Change detection data:
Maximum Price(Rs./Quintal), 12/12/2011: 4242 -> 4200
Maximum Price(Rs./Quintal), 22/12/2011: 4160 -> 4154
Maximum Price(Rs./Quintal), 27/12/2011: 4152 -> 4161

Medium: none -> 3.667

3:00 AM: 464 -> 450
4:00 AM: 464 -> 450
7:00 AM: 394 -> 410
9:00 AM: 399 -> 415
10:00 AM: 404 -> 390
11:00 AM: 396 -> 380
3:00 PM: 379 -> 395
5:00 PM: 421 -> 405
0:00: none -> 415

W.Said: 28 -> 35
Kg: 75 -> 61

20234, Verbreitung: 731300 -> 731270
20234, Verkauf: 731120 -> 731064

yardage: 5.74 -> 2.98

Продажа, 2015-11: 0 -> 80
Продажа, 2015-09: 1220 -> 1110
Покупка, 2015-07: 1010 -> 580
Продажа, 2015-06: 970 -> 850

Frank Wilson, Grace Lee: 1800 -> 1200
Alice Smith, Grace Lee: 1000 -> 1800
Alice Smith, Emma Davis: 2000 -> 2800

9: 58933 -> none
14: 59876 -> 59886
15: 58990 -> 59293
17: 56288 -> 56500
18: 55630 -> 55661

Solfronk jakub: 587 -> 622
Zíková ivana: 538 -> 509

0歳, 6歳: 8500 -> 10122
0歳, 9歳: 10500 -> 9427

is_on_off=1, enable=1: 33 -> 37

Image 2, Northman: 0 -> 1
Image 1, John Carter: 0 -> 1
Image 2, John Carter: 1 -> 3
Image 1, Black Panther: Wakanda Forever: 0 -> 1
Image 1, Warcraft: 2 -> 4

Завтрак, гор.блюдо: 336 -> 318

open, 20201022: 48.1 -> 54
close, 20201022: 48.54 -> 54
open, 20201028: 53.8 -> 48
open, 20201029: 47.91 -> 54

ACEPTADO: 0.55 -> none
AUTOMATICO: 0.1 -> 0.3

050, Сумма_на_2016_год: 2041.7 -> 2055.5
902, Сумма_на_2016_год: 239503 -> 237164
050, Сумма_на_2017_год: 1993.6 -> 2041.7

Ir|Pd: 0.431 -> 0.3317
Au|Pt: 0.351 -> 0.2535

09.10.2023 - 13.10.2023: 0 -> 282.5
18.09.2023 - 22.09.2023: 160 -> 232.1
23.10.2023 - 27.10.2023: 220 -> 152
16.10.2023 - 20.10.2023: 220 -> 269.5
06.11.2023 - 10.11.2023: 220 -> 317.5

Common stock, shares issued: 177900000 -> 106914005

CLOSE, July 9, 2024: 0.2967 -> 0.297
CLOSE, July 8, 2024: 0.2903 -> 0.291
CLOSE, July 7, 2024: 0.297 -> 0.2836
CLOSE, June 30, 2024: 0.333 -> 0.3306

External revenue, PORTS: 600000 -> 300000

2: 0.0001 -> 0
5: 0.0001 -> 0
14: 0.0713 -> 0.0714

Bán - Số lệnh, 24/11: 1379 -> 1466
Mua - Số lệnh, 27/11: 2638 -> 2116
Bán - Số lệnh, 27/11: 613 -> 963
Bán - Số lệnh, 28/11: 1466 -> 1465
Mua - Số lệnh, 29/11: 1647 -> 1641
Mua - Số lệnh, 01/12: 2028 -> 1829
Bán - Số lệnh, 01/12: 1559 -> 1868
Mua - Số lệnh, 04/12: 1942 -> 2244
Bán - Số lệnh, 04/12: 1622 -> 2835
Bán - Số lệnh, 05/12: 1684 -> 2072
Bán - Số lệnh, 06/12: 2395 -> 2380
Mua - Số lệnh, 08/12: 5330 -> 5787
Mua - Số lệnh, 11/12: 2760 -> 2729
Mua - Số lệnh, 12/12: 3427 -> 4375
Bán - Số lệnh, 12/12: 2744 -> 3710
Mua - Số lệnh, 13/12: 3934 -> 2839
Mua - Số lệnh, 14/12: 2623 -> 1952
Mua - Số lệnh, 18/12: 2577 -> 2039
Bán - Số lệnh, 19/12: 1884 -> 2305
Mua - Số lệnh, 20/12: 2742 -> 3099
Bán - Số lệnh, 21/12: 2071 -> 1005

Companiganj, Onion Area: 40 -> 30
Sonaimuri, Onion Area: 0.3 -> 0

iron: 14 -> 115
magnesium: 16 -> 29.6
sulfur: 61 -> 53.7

▸ What the exercise asks
For each line in the data that contains the string "John", give a copy of that line.

▸ Answer below
Image 1, John Carter: 0 -> 1
Image 2, John Carter: 1 -> 3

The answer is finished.